TUGAS WAJIB:
1. Tulis lagi bagian kutipan berita yang dimulai dengan kata-kata berisi "Pantura24.com,Jakarta – Ketua" dan berakhir dengan "polarisasi politik ekstrem.", lalu ganti "polarisasi" menjadi "perpecahan".
2. Kumpulkan setiap baris dalam daftar yang mengandung string "time".

KUTIPAN DOKUMEN:
>>>>>
Pantura24.com,Jakarta – Ketua Umum Gerakan Sekali Putaran (GSP) M. Qodari menegaskan bahwa Pilpres 2024 sekali putaran lebih baik daripada harus dua putaran. Sebab, memiliki potensi terjadinya polarisasi politik ekstrem.
“Kalau sekali putaran insyaallah polarisasi tidak akan dialami dan diulangi lagi,” ujar Qodari dalam acara Dialektika Demokrasi Voter Of Indonesia (VOI) Pilpres 2024 Dinamis Satu Putaran Logis? yang dikutip, Minggu (24/12/2023).
Menurut Qodari, munculnya persaingan yang menyisakan dua kandidat dikhawatirkan akan menimbulkan suasana mencekam seperti Pilpres 2014 dan 2019 dimana tercipta istilah kubu ‘Cebong Vs Kampret’ bernuansa kebencian yang mengarah perpecahan.
“Kalau ada putaran kedua maka kemudian di putaran kedua itu ada potensi polarisasi ekstrem seperti 2014-2019, kandidat dua berhadap-hadapan dan pada titik itu isu primordial akan muncul lagi, Cebong Vs Kampret ada lagi,” ungkapnya.
Baginya, polarisasi bukan sekedar mitos tetapi nyata hidup di tengah masyarakat Indonesia. Ia menyebut ada tiga variabel yang bisa memercikan polarisasi politik.
<<<<<
MASUKAN TUGAS:
>>>>>
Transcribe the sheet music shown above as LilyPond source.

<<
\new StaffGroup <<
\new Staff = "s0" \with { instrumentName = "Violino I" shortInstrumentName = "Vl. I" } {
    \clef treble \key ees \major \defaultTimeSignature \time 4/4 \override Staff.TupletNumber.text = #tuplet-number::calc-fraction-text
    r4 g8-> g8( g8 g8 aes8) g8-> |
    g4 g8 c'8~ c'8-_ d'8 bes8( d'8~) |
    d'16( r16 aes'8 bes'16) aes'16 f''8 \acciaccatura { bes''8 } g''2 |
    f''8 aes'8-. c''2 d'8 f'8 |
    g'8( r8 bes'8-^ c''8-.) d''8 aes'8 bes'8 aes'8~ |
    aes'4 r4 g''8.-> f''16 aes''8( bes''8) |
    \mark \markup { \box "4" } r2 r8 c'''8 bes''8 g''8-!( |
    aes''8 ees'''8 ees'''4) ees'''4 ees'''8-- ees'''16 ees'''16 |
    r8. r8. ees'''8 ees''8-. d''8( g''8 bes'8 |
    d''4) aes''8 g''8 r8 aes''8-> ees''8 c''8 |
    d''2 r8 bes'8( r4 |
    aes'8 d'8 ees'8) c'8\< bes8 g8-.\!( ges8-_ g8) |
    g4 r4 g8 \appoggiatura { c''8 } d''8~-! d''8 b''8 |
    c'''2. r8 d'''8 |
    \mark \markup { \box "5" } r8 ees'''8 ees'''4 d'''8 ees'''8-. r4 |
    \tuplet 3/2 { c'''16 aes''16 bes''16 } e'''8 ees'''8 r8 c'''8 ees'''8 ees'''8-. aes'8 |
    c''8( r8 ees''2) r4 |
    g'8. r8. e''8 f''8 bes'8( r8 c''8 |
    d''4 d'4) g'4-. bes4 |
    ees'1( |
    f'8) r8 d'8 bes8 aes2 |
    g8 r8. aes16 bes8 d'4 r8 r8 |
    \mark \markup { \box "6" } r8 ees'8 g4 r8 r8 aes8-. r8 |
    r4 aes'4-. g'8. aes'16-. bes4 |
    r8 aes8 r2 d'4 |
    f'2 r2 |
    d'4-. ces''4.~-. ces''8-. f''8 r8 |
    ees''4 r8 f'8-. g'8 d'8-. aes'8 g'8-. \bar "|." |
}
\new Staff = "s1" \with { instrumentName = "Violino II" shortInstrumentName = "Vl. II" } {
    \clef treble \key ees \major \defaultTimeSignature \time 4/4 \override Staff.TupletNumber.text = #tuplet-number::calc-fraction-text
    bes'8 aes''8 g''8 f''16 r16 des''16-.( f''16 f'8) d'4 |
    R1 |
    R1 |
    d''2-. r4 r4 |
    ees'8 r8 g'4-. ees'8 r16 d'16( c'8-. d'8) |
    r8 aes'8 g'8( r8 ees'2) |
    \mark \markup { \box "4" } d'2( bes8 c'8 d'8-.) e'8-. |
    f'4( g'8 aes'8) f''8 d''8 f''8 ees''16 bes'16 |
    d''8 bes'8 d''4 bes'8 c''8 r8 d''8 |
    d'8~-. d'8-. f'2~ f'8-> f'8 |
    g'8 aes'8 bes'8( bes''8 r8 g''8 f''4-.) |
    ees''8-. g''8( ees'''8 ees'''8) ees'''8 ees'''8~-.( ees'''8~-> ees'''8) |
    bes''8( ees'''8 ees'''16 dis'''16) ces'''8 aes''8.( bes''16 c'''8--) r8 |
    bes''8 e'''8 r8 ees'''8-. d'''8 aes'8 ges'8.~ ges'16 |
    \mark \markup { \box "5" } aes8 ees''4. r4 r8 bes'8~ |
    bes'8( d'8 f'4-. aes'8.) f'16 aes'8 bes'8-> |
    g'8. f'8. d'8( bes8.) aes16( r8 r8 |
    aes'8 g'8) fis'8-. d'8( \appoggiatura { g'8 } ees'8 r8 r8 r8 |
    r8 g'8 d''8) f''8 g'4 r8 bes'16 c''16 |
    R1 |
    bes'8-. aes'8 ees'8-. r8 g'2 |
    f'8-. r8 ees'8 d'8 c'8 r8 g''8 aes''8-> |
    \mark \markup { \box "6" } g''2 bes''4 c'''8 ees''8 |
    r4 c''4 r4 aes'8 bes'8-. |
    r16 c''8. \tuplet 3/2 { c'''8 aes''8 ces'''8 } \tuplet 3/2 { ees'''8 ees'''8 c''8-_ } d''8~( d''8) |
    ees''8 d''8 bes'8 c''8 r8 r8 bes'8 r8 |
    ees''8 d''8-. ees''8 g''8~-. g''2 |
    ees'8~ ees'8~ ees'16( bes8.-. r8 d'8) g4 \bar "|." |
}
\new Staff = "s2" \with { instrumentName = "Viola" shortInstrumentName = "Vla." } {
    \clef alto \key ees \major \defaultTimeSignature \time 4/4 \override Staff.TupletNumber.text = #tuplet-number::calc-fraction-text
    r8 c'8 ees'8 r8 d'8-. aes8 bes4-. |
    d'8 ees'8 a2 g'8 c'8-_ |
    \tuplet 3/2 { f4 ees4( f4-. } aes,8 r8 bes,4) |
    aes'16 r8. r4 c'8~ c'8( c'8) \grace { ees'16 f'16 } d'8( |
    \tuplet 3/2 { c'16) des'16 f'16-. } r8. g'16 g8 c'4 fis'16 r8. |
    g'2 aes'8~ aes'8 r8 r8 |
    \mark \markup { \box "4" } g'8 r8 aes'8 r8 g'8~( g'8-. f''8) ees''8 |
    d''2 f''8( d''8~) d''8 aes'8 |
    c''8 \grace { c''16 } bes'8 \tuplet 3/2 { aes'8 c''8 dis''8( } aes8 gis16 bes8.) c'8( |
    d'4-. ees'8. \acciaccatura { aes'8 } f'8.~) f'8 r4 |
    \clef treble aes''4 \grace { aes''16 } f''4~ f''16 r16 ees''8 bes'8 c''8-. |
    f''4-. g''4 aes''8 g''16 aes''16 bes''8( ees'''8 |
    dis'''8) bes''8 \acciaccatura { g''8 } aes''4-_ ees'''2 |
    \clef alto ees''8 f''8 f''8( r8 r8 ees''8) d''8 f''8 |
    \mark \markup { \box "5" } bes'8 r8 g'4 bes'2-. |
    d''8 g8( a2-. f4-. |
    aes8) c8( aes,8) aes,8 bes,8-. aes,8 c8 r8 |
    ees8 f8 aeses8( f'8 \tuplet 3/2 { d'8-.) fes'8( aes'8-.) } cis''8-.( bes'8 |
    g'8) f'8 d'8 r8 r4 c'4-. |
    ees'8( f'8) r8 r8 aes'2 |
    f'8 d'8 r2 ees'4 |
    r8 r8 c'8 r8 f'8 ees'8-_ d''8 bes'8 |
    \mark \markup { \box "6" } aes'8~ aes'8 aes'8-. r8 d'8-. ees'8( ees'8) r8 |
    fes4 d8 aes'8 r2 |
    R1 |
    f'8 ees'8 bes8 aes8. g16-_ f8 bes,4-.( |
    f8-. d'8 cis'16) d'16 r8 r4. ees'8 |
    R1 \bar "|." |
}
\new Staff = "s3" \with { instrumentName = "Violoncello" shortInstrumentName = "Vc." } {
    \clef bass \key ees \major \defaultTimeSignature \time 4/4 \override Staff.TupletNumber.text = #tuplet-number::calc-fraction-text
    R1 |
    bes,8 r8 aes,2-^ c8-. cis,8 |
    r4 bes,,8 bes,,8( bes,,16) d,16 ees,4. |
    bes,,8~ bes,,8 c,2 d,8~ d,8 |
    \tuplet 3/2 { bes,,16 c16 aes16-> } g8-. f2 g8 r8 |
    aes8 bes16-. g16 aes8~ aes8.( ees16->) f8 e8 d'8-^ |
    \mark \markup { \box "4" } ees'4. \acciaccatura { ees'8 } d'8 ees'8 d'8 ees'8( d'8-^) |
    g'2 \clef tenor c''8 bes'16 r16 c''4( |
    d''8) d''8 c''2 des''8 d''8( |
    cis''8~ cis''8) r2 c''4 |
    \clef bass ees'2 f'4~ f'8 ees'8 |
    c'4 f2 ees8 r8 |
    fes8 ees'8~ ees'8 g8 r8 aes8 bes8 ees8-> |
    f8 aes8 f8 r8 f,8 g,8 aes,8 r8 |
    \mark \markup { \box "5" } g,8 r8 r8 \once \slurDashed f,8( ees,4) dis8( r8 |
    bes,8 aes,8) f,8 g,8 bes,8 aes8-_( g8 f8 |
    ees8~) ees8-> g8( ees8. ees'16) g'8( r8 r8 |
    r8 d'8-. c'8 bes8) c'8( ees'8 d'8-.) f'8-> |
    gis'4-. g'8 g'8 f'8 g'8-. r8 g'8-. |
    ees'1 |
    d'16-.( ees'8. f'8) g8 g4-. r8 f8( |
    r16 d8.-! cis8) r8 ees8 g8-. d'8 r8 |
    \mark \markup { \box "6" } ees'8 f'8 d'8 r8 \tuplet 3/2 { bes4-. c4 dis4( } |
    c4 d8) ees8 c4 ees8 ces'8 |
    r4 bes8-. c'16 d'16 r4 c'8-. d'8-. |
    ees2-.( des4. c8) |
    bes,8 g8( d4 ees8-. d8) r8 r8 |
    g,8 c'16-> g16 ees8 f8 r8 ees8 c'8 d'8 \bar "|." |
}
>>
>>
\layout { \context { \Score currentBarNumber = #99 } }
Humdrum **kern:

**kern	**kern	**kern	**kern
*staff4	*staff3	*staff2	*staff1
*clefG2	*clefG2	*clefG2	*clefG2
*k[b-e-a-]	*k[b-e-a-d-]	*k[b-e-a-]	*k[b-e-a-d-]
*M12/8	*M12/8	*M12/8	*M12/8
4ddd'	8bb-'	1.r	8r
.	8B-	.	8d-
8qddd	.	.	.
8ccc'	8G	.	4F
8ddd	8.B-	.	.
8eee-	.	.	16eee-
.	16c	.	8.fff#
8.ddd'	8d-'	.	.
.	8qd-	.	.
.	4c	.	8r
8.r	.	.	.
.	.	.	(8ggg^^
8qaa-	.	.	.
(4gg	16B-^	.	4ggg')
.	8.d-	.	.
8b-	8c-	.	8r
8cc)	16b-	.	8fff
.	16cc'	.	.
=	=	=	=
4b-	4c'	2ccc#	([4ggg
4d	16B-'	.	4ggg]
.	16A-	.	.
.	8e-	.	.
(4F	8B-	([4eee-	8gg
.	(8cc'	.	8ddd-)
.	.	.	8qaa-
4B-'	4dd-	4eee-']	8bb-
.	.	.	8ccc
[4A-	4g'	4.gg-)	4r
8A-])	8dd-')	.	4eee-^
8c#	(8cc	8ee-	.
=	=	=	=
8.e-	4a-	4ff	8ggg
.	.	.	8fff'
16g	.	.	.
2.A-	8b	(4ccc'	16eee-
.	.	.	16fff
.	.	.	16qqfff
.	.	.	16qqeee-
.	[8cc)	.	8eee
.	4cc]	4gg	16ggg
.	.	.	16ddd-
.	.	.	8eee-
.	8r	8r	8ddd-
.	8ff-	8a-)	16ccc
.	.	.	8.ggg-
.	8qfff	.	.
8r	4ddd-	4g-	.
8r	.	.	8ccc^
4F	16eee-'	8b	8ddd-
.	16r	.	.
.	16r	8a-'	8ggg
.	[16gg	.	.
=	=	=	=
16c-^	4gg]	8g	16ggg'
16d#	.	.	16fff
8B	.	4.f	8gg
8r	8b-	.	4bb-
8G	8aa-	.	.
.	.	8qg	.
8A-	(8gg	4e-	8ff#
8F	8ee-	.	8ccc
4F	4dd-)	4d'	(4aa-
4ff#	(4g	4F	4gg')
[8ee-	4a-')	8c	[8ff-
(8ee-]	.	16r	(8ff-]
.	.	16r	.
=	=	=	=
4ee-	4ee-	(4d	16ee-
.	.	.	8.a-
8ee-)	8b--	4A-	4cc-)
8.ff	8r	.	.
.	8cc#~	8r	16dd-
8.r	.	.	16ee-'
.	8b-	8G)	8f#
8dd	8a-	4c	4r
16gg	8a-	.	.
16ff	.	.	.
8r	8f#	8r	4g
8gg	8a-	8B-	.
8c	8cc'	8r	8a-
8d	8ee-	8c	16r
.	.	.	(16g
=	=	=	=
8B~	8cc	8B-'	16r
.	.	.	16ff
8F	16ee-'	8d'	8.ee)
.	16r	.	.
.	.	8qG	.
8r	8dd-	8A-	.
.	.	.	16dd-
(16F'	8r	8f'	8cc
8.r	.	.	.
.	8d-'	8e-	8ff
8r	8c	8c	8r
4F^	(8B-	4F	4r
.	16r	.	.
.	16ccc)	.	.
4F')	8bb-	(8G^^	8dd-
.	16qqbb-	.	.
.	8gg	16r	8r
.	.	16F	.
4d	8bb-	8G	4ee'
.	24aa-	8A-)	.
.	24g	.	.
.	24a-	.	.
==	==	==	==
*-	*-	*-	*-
<<<<<
JAWABAN BENAR:
1.
Pantura24.com,Jakarta – Ketua Umum Gerakan Sekali Putaran (GSP) M. Qodari menegaskan bahwa Pilpres 2024 sekali putaran lebih baik daripada harus dua putaran. Sebab, memiliki potensi terjadinya perpecahan politik ekstrem.

2.
    \clef treble \key ees \major \defaultTimeSignature \time 4/4 \override Staff.TupletNumber.text = #tuplet-number::calc-fraction-text
    \clef treble \key ees \major \defaultTimeSignature \time 4/4 \override Staff.TupletNumber.text = #tuplet-number::calc-fraction-text
    \clef alto \key ees \major \defaultTimeSignature \time 4/4 \override Staff.TupletNumber.text = #tuplet-number::calc-fraction-text
    \clef bass \key ees \major \defaultTimeSignature \time 4/4 \override Staff.TupletNumber.text = #tuplet-number::calc-fraction-text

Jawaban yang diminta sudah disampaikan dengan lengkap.